• _Required action_: Copy out the text of every entry below line for line, without changing any wording, and leave the pictures out.
────
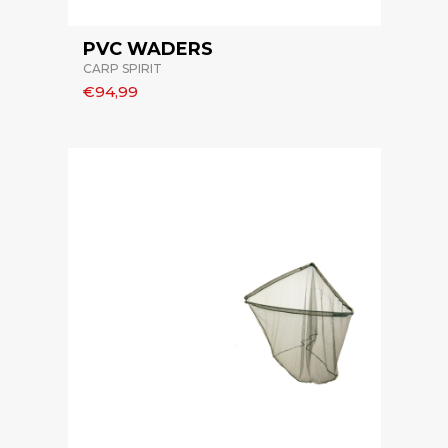
PVC WADERS
CARP SPIRIT
€94,99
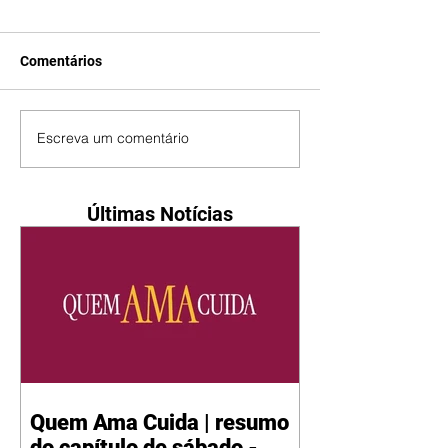
Comentários
Escreva um comentário
Últimas Notícias
Quem Ama Cuida | resumo
do capítulo de sábado -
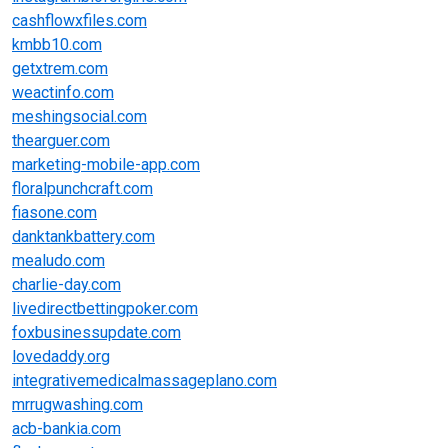
cashflowxfiles.com
kmbb10.com
getxtrem.com
weactinfo.com
meshingsocial.com
thearguer.com
marketing-mobile-app.com
floralpunchcraft.com
fiasone.com
danktankbattery.com
mealudo.com
charlie-day.com
livedirectbettingpoker.com
foxbusinessupdate.com
lovedaddy.org
integrativemedicalmassageplano.com
mrrugwashing.com
acb-bankia.com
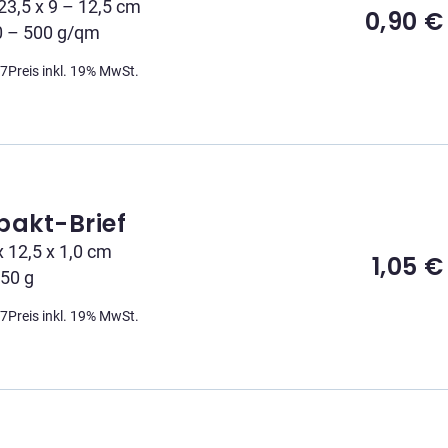
23,5 x 9 – 12,5 cm
0,90
€
0 – 500 g/qm
17
Preis inkl. 19% MwSt.
akt-Brief
x 12,5 x 1,0 cm
1,05
€
 50 g
07
Preis inkl. 19% MwSt.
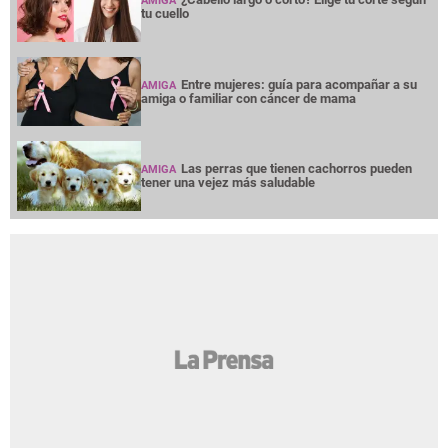
AMIGA
tu cuello
Entre mujeres: guía para acompañar a su
AMIGA
amiga o familiar con cáncer de mama
Las perras que tienen cachorros pueden
AMIGA
tener una vejez más saludable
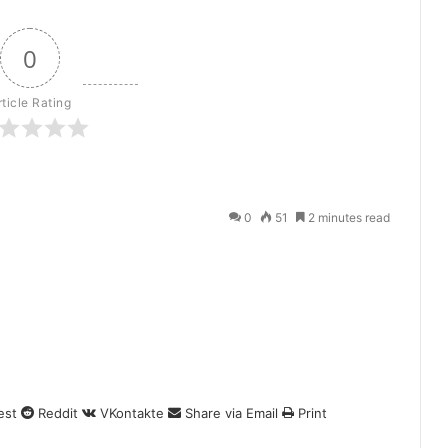
0
rticle Rating
0
51
2 minutes read
est
Reddit
VKontakte
Share via Email
Print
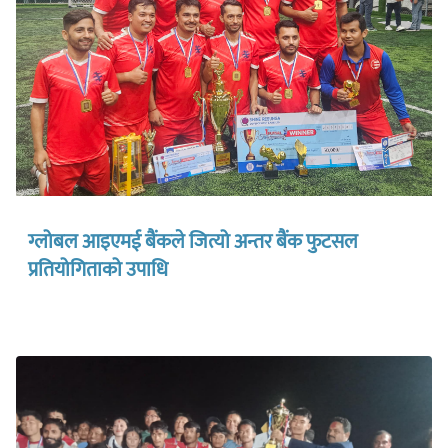
ग्लोबल आइएमई बैंकले जित्यो अन्तर बैंक फुटसल
प्रतियोगिताको उपाधि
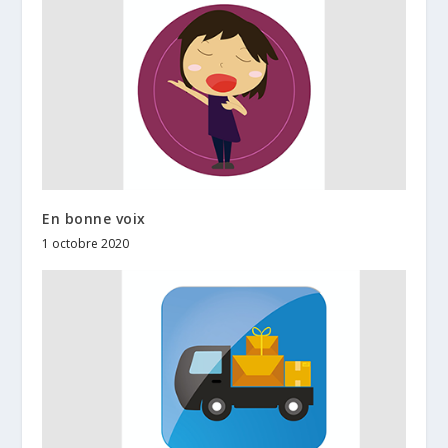
En bonne voix
1 octobre 2020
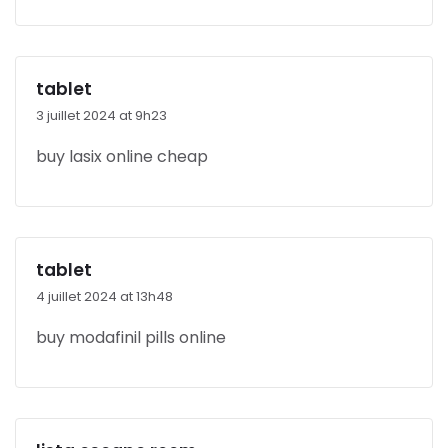
tablet
3 juillet 2024 at 9h23
buy lasix online cheap
tablet
4 juillet 2024 at 13h48
buy modafinil pills online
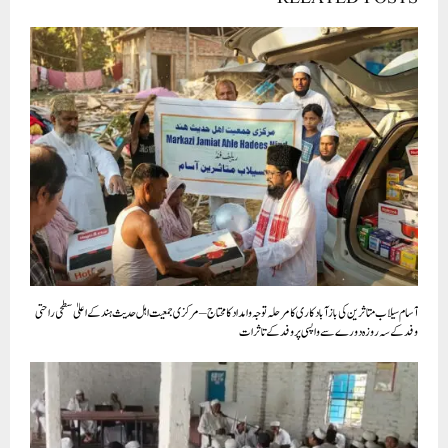
آسام سیلاب متاثرین کی بازآبادکاری کا مرحلہ توجہ وامداد کا محتاج – مرکزی جمعیت اہل حدیث ہند کے اعلیٰ سطحی راحتی
وفد کے سہ روزہ دورے سے واپسی پروفد کے تاثرات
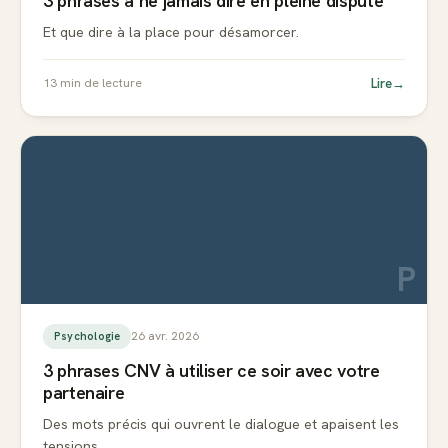
3 phrases à ne jamais dire en pleine dispute
Et que dire à la place pour désamorcer.
Lire
→
13
min de lecture
P
26 avr. 2026
Psychologie
3 phrases CNV à utiliser ce soir avec votre
partenaire
Des mots précis qui ouvrent le dialogue et apaisent les
tensions.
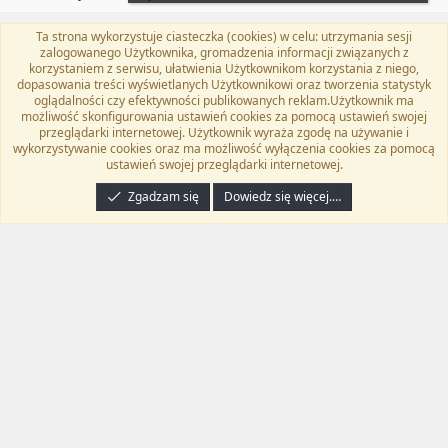
Ta strona wykorzystuje ciasteczka (cookies) w celu: utrzymania sesji
Flat Awesome + (Parent DO NOT EDIT)
Polski (PL)
zalogowanego Użytkownika, gromadzenia informacji związanych z
korzystaniem z serwisu, ułatwienia Użytkownikom korzystania z niego,
Kontakt
Regulamin
Polityka prywatności
Pomoc
dopasowania treści wyświetlanych Użytkownikowi oraz tworzenia statystyk
Twitter
Kontakt
RSS
oglądalności czy efektywności publikowanych reklam.Użytkownik ma
możliwość skonfigurowania ustawień cookies za pomocą ustawień swojej
przeglądarki internetowej. Użytkownik wyraża zgodę na używanie i
wykorzystywanie cookies oraz ma możliwość wyłączenia cookies za pomocą
ustawień swojej przeglądarki internetowej.
®
Community platform by XenForo
© 2010-2024 XenForo Ltd.
Tłumaczenie
wykonane przez
programyzadarmo.net.pl
. |
Xenforo Add-ons
© by ©XenTR
|
Zgadzam się
Dowiedz się więcej.…
Email Check by MPM.PM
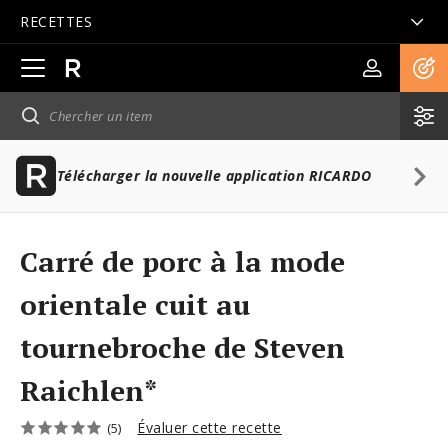
RECETTES
Ouvrir
la
navigation
principale
Télécharger la nouvelle application RICARDO
Carré de porc à la mode
orientale cuit au
tournebroche de Steven
Raichlen*
Évaluer cette recette
(5)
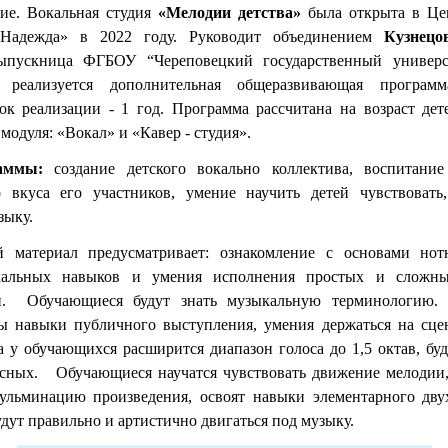
ние.
Вокальная студия
«Мелодии детства»
была открыта в Цен
«Надежда» в 2022 году. Руководит объединением
Кузнецо
ыпускница ФГБОУ “Череповецкий государственный унив
и реализуется дополнительная общеразвивающая програ
ок реализации - 1 год. Программа рассчитана на возраст дет
модуля: «Вокал» и «Кавер - студия».
аммы:
создание детского вокально коллектива, воспитание
го вкуса его участников, умение научить детей чувствовать
зыку.
 материал предусматривает: ознакомление с основами нот
кальных навыков и умения исполнения простых и сложн
й. Обучающиеся будут знать музыкальную терминологию.
ы навыки публичного выступления, умения держаться на сце
а у обучающихся расширится диапазон голоса до 1,5 октав, бу
асных. Обучающиеся научатся чувствовать движение мелодии
ульминацию произведения, освоят навыки элементарного дву
удут правильно и артистично двигаться под музыку.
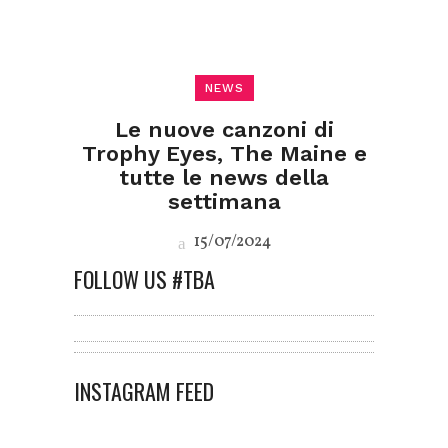
NEWS
Le nuove canzoni di
Trophy Eyes, The Maine e
tutte le news della
settimana
15/07/2024
FOLLOW US #TBA
INSTAGRAM FEED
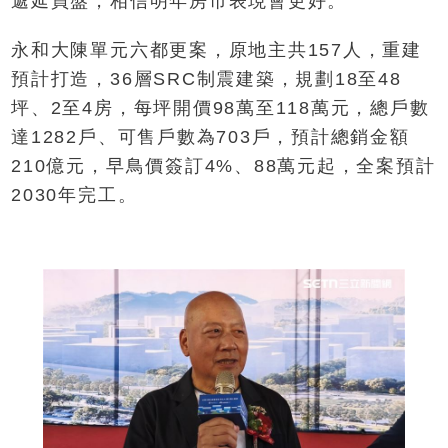
遞延買盤，相信明年房市表現會更好。
永和大陳單元六都更案，原地主共157人，重建
預計打造，36層SRC制震建築，規劃18至48
坪、2至4房，每坪開價98萬至118萬元，總戶數
達1282戶、可售戶數為703戶，預計總銷金額
210億元，早鳥價簽訂4%、88萬元起，全案預計
2030年完工。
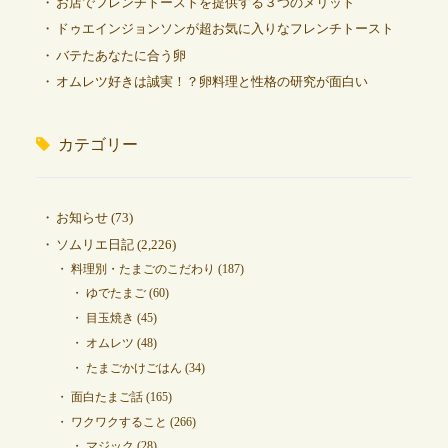
お店でフレンチトーストを提供する３つのメリット
ドゥエインジョンソンが超お気に入りなフレンチトースト
バテたあなたに合う卵
オムレツ好きは誠実！？卵料理と性格の研究が面白い
カテゴリー
お知らせ
(73)
ソムリエ日記
(2,226)
料理別・たまごのこだわり
(187)
ゆでたまご
(60)
目玉焼き
(45)
オムレツ
(48)
たまごかけごはん
(34)
面白たまご話
(165)
ワクワクすること
(266)
マジック
(28)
────
• _Finished task_:
PVC WADERS
CARP SPIRIT
€94,99
Comentários
Escreva um comentário
Últimas Notícias
Quem Ama Cuida | resumo
do capítulo de sábado -
cashflowxfiles.com
kmbb10.com
getxtrem.com
weactinfo.com
meshingsocial.com
thearguer.com
marketing-mobile-app.com
floralpunchcraft.com
fiasone.com
danktankbattery.com
mealudo.com
charlie-day.com
livedirectbettingpoker.com
foxbusinessupdate.com
lovedaddy.org
integrativemedicalmassageplano.com
mrrugwashing.com
acb-bankia.com
23,5 x 9 – 12,5 cm
0,90
€
0 – 500 g/qm
17
Preis inkl. 19% MwSt.
akt-Brief
x 12,5 x 1,0 cm
1,05
€
 50 g
07
Preis inkl. 19% MwSt.
AMIGA
tu cuello
Entre mujeres: guía para acompañar a su
AMIGA
amiga o familiar con cáncer de mama
Las perras que tienen cachorros pueden
AMIGA
tener una vejez más saludable
0
rticle Rating
0
51
2 minutes read
est
Reddit
VKontakte
Share via Email
Print
ग्लोबल आइएमई बैंकले जित्यो अन्तर बैंक फुटसल
प्रतियोगिताको उपाधि
En bonne voix
1 octobre 2020
tablet
3 juillet 2024 at 9h23
buy lasix online cheap
tablet
4 juillet 2024 at 13h48
buy modafinil pills online
آسام سیلاب متاثرین کی بازآبادکاری کا مرحلہ توجہ وامداد کا محتاج – مرکزی جمعیت اہل حدیث ہند کے اعلیٰ سطحی راحتی
وفد کے سہ روزہ دورے سے واپسی پروفد کے تاثرات
3 phrases à ne jamais dire en pleine dispute
Et que dire à la place pour désamorcer.
Lire
→
13
min de lecture
P
26 avr. 2026
Psychologie
3 phrases CNV à utiliser ce soir avec votre
partenaire
Des mots précis qui ouvrent le dialogue et apaisent les
tensions.
Ta strona wykorzystuje ciasteczka (cookies) w celu: utrzymania sesji
Flat Awesome + (Parent DO NOT EDIT)
Polski (PL)
zalogowanego Użytkownika, gromadzenia informacji związanych z
korzystaniem z serwisu, ułatwienia Użytkownikom korzystania z niego,
Kontakt
Regulamin
Polityka prywatności
Pomoc
dopasowania treści wyświetlanych Użytkownikowi oraz tworzenia statystyk
Twitter
Kontakt
RSS
oglądalności czy efektywności publikowanych reklam.Użytkownik ma
możliwość skonfigurowania ustawień cookies za pomocą ustawień swojej
przeglądarki internetowej. Użytkownik wyraża zgodę na używanie i
wykorzystywanie cookies oraz ma możliwość wyłączenia cookies za pomocą
ustawień swojej przeglądarki internetowej.
®
Community platform by XenForo
© 2010-2024 XenForo Ltd.
Tłumaczenie
wykonane przez
programyzadarmo.net.pl
. |
Xenforo Add-ons
© by ©XenTR
|
Zgadzam się
Dowiedz się więcej.…
Email Check by MPM.PM
RECETTES
Ouvrir
la
navigation
principale
Télécharger la nouvelle application RICARDO
Carré de porc à la mode
orientale cuit au
tournebroche de Steven
Raichlen*
Évaluer cette recette
(5)
ние.
Вокальная студия
«Мелодии детства»
была открыта в Цен
«Надежда» в 2022 году. Руководит объединением
Кузнецо
ыпускница ФГБОУ “Череповецкий государственный унив
и реализуется дополнительная общеразвивающая програ
ок реализации - 1 год. Программа рассчитана на возраст дет
модуля: «Вокал» и «Кавер - студия».
аммы:
создание детского вокально коллектива, воспитание
го вкуса его участников, умение научить детей чувствовать
зыку.
 материал предусматривает: ознакомление с основами нот
кальных навыков и умения исполнения простых и сложн
й. Обучающиеся будут знать музыкальную терминологию.
ы навыки публичного выступления, умения держаться на сце
а у обучающихся расширится диапазон голоса до 1,5 октав, бу
асных. Обучающиеся научатся чувствовать движение мелодии
ульминацию произведения, освоят навыки элементарного дву
удут правильно и артистично двигаться под музыку.
NEWS
Le nuove canzoni di
Trophy Eyes, The Maine e
tutte le news della
settimana
15/07/2024
FOLLOW US #TBA
INSTAGRAM FEED
遞延買盤，相信明年房市表現會更好。
永和大陳單元六都更案，原地主共157人，重建
預計打造，36層SRC制震建築，規劃18至48
坪、2至4房，每坪開價98萬至118萬元，總戶數
達1282戶、可售戶數為703戶，預計總銷金額
210億元，早鳥價簽訂4%、88萬元起，全案預計
2030年完工。
お店でフレンチトーストを提供する３つのメリット
ドゥエインジョンソンが超お気に入りなフレンチトースト
バテたあなたに合う卵
オムレツ好きは誠実！？卵料理と性格の研究が面白い
カテゴリー
お知らせ
(73)
ソムリエ日記
(2,226)
料理別・たまごのこだわり
(187)
ゆでたまご
(60)
目玉焼き
(45)
オムレツ
(48)
たまごかけごはん
(34)
面白たまご話
(165)
ワクワクすること
(266)
マジック
(28)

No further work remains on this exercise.